**WHAT THE TASK ASKS**
Filter the entries below, keeping only lines with the word "Bronze".

**Data records**
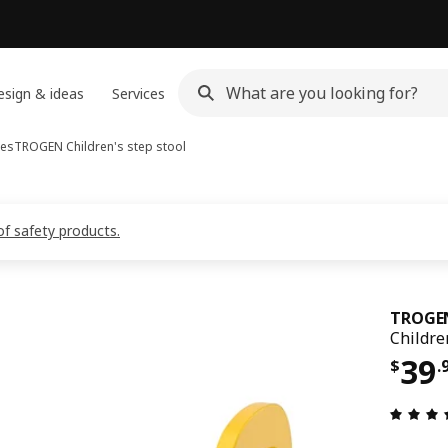
sign & ideas
Services
hes
TROGEN
Children's step stool
of safety products.
TROGE
Children
Pri
39
$
.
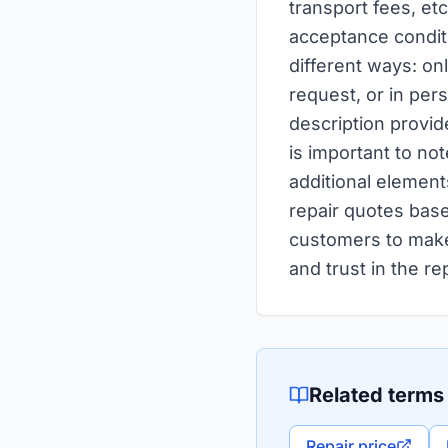
transport fees, etc
acceptance condit
different ways: on
request, or in per
description provide
is important to not
additional element
repair quotes base
customers to make
and trust in the re
Related terms
Repair price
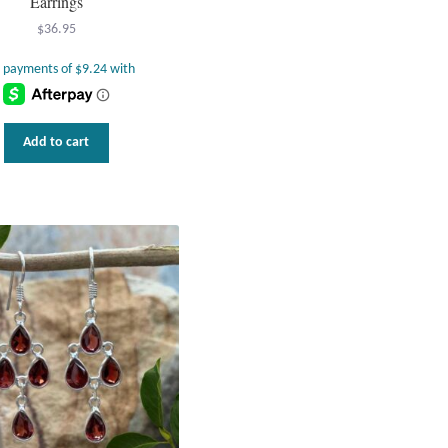
Earrings
$
36.95
Add to cart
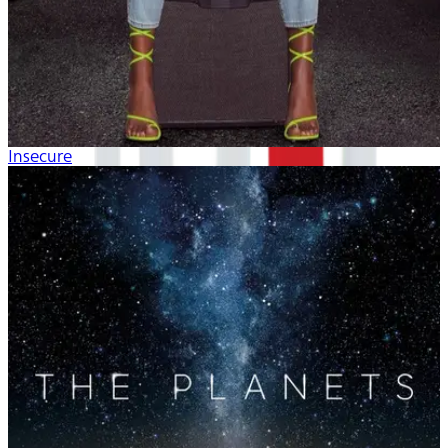
Insecure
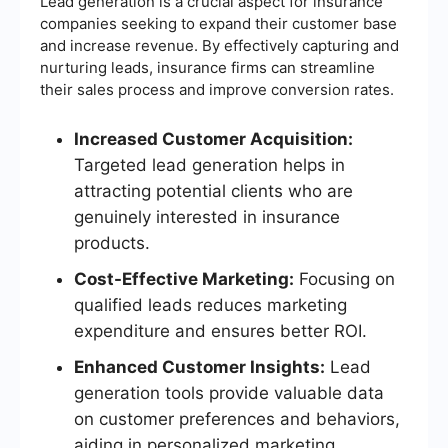
Lead generation is a crucial aspect for insurance
companies seeking to expand their customer base
and increase revenue. By effectively capturing and
nurturing leads, insurance firms can streamline
their sales process and improve conversion rates.
Increased Customer Acquisition:
Targeted lead generation helps in
attracting potential clients who are
genuinely interested in insurance
products.
Cost-Effective Marketing:
Focusing on
qualified leads reduces marketing
expenditure and ensures better ROI.
Enhanced Customer Insights:
Lead
generation tools provide valuable data
on customer preferences and behaviors,
aiding in personalized marketing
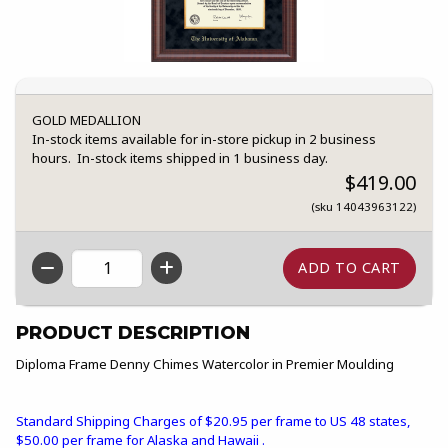
GOLD MEDALLION
In-stock items available for in-store pickup in 2 business
hours. In-stock items shipped in 1 business day.
$419.00
(sku 14043963122)
QTY
PRODUCT DESCRIPTION
Diploma Frame Denny Chimes Watercolor in Premier Moulding
Standard Shipping Charges of $20.95 per frame to US 48 states,
$50.00 per frame for Alaska and Hawaii .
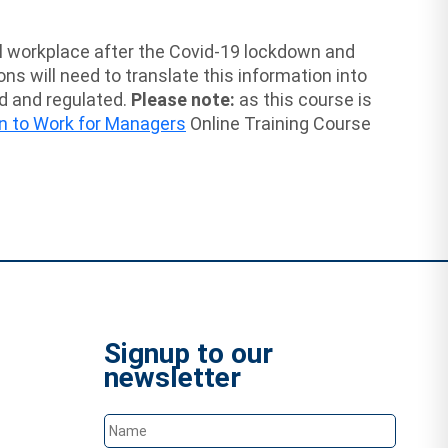
cal workplace after the Covid-19 lockdown and
 will need to translate this information into
ed and regulated.
Please note:
as this course is
n to Work for Managers
Online Training Course
Signup to our
newsletter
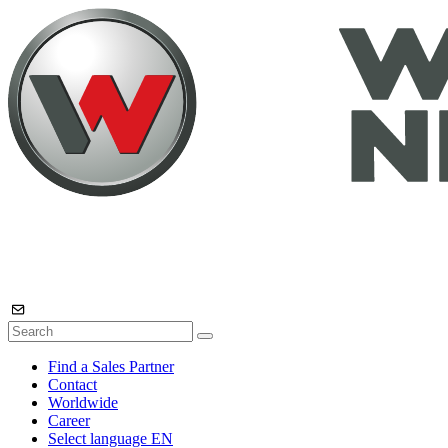
Find a Sales Partner
Contact
Worldwide
Career
Select language
EN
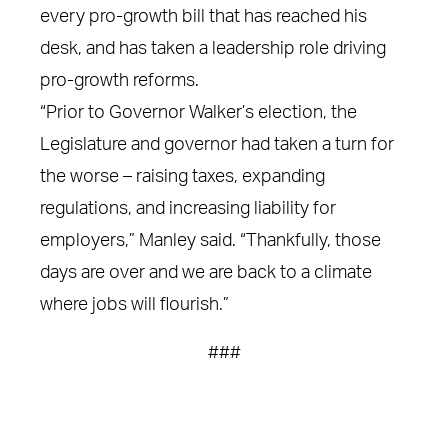
every pro-growth bill that has reached his
desk, and has taken a leadership role driving
pro-growth reforms.
“Prior to Governor Walker’s election, the
Legislature and governor had taken a turn for
the worse – raising taxes, expanding
regulations, and increasing liability for
employers,” Manley said. “Thankfully, those
days are over and we are back to a climate
where jobs will flourish.”
###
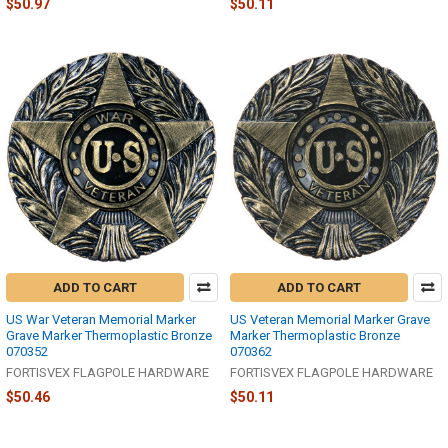
$50.97
$50.11
ADD TO CART
ADD TO CART
US War Veteran Memorial Marker
US Veteran Memorial Marker Grave
Grave Marker Thermoplastic Bronze
Marker Thermoplastic Bronze
070352
070362
FORTISVEX FLAGPOLE HARDWARE
FORTISVEX FLAGPOLE HARDWARE
$50.46
$50.11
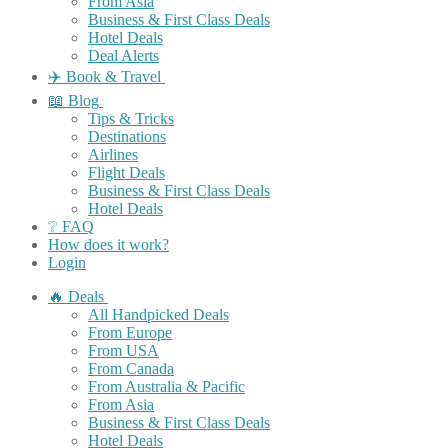
From Asia
Business & First Class Deals
Hotel Deals
Deal Alerts
✈️ Book & Travel
📖 Blog
Tips & Tricks
Destinations
Airlines
Flight Deals
Business & First Class Deals
Hotel Deals
❔ FAQ
How does it work?
Login
🔥 Deals
All Handpicked Deals
From Europe
From USA
From Canada
From Australia & Pacific
From Asia
Business & First Class Deals
Hotel Deals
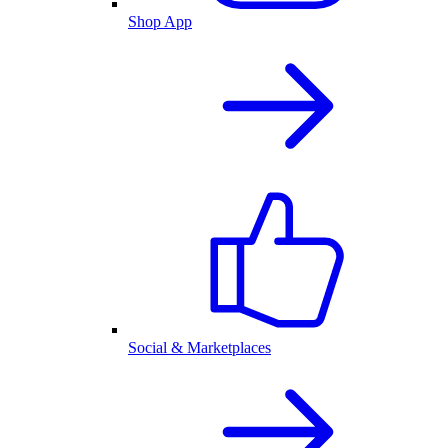
Shop App
Social & Marketplaces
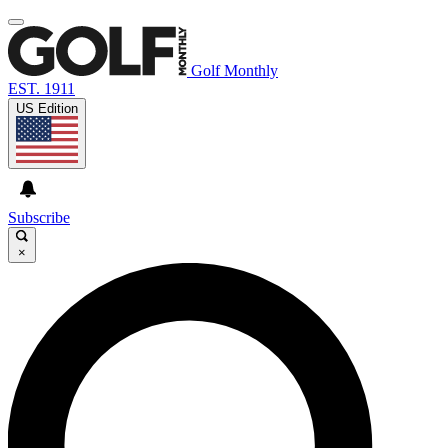
Golf Monthly
EST. 1911
US Edition
Subscribe
×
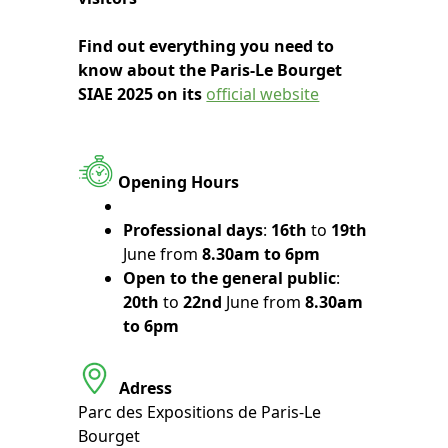
Find out everything you need to
know about the Paris-Le Bourget
SIAE 2025 on its
official website
Opening Hours
Professional days
:
16th
to
19th
June from
8.30am to 6pm
Open to the general public
:
20th
to
22nd
June from
8.30am
to 6pm
Adress
Parc des Expositions de Paris-Le
Bourget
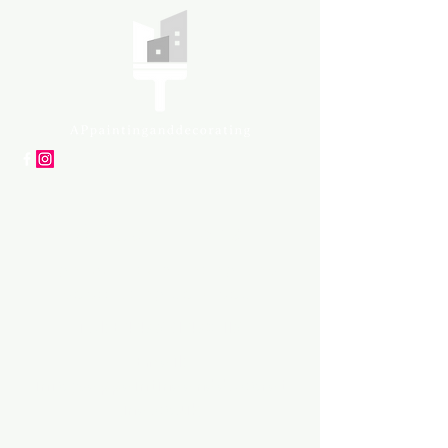
APpartners
High-quality painting and
decorating services
Tel: +447561 470 115
Email:
info@appaintinganddecorat
ing.co.uk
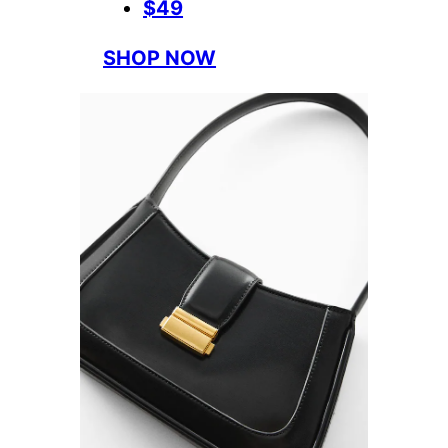
$49
SHOP NOW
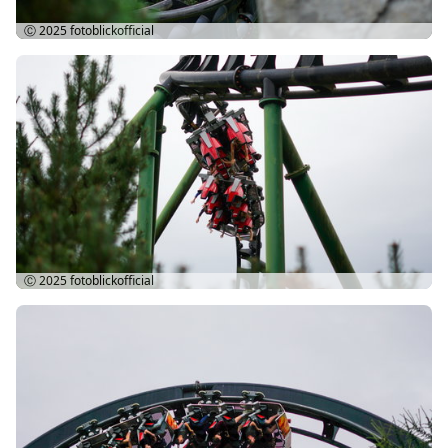
Ⓒ 2025
fotoblickofficial
Ⓒ 2025
fotoblickofficial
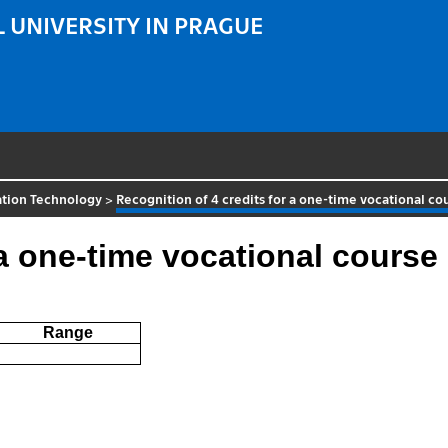
 UNIVERSITY IN PRAGUE
ation Technology
>
Recognition of 4 credits for a one-time vocational co
 a one-time vocational course
Range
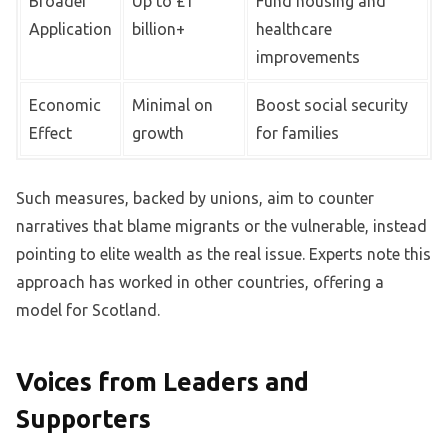
Broader
Up to £1
Fund housing and
Application
billion+
healthcare
improvements
Economic
Minimal on
Boost social security
Effect
growth
for families
Such measures, backed by unions, aim to counter
narratives that blame migrants or the vulnerable, instead
pointing to elite wealth as the real issue. Experts note this
approach has worked in other countries, offering a
model for Scotland.
Voices from Leaders and
Supporters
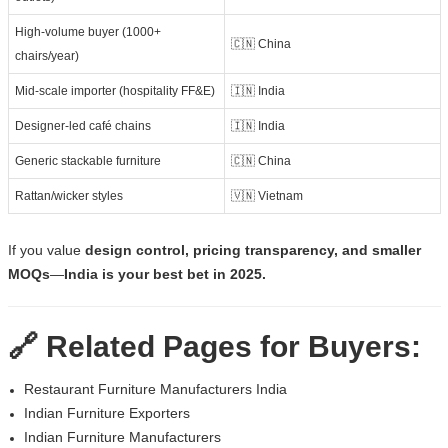
High-volume buyer (1000+
🇨🇳 China
chairs/year)
Mid-scale importer (hospitality FF&E)
🇮🇳 India
Designer-led café chains
🇮🇳 India
Generic stackable furniture
🇨🇳 China
Rattan/wicker styles
🇻🇳 Vietnam
If you value
design control, pricing transparency, and smaller
MOQs
—
India is your best bet in 2025.
🔗 Related Pages for Buyers:
Restaurant Furniture Manufacturers India
Indian Furniture Exporters
Indian Furniture Manufacturers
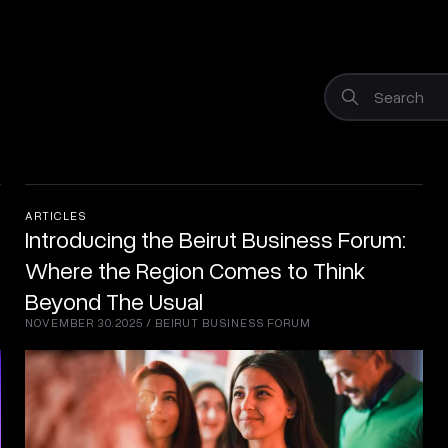
Search
ARTICLES
Introducing the Beirut Business Forum:
Where the Region Comes to Think
Beyond The Usual
NOVEMBER 30.2025
/
BEIRUT BUSINESS FORUM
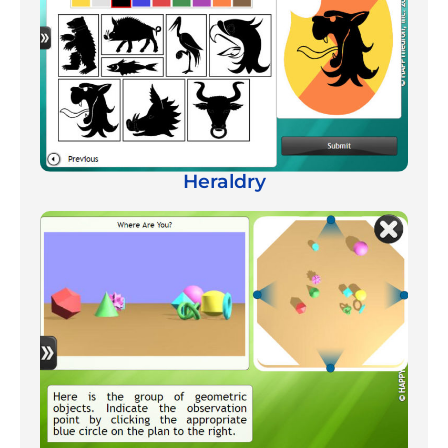
Heraldry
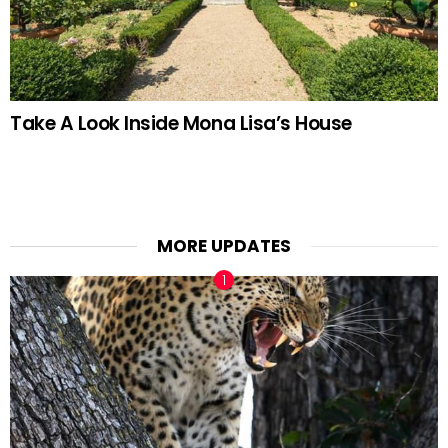
Take A Look Inside Mona Lisa’s House
MORE UPDATES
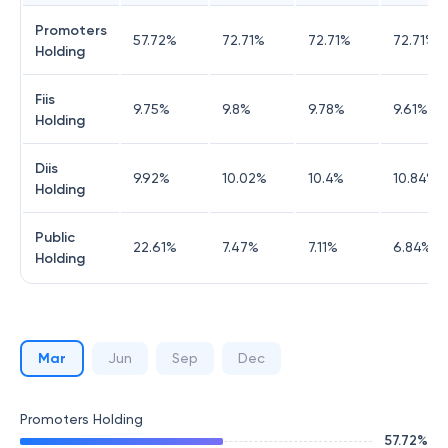
Promoters
57.72
%
72.71
%
72.71
%
72.71
%
Holding
Fiis
9.75
%
9.8
%
9.78
%
9.61
%
Holding
Diis
9.92
%
10.02
%
10.4
%
10.84
%
Holding
Public
22.61
%
7.47
%
7.11
%
6.84
%
Holding
Mar
Jun
Sep
Dec
Promoters Holding
57.72
%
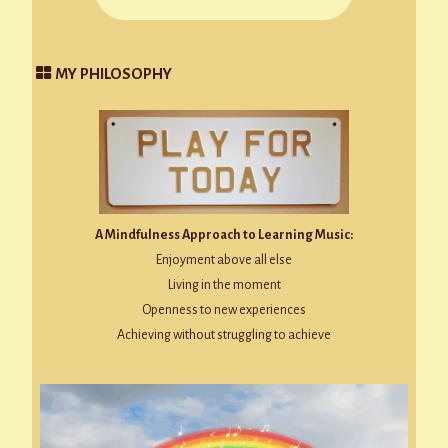
MY PHILOSOPHY
A Mindfulness Approach to Learning Music:
Enjoyment above all else
Living in the moment
Openness to new experiences
Achieving without struggling to achieve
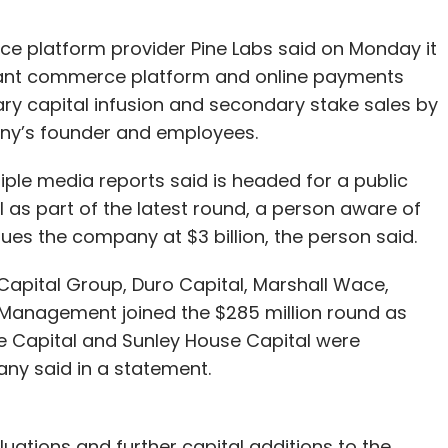
 platform provider Pine Labs said on Monday it
chant commerce platform and online payments
ary capital infusion and secondary stake sales by
any’s founder and employees.
le media reports said is headed for a public
tal as part of the latest round, a person aware of
lues the company at $3 billion, the person said.
Capital Group, Duro Capital, Marshall Wace,
Management joined the $285 million round as
e Capital and Sunley House Capital were
any said in a statement.
luations and further capital additions to the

**SOLUTION TO THIS EXERCISE**
Grave Marker Thermoplastic Bronze
Marker Thermoplastic Bronze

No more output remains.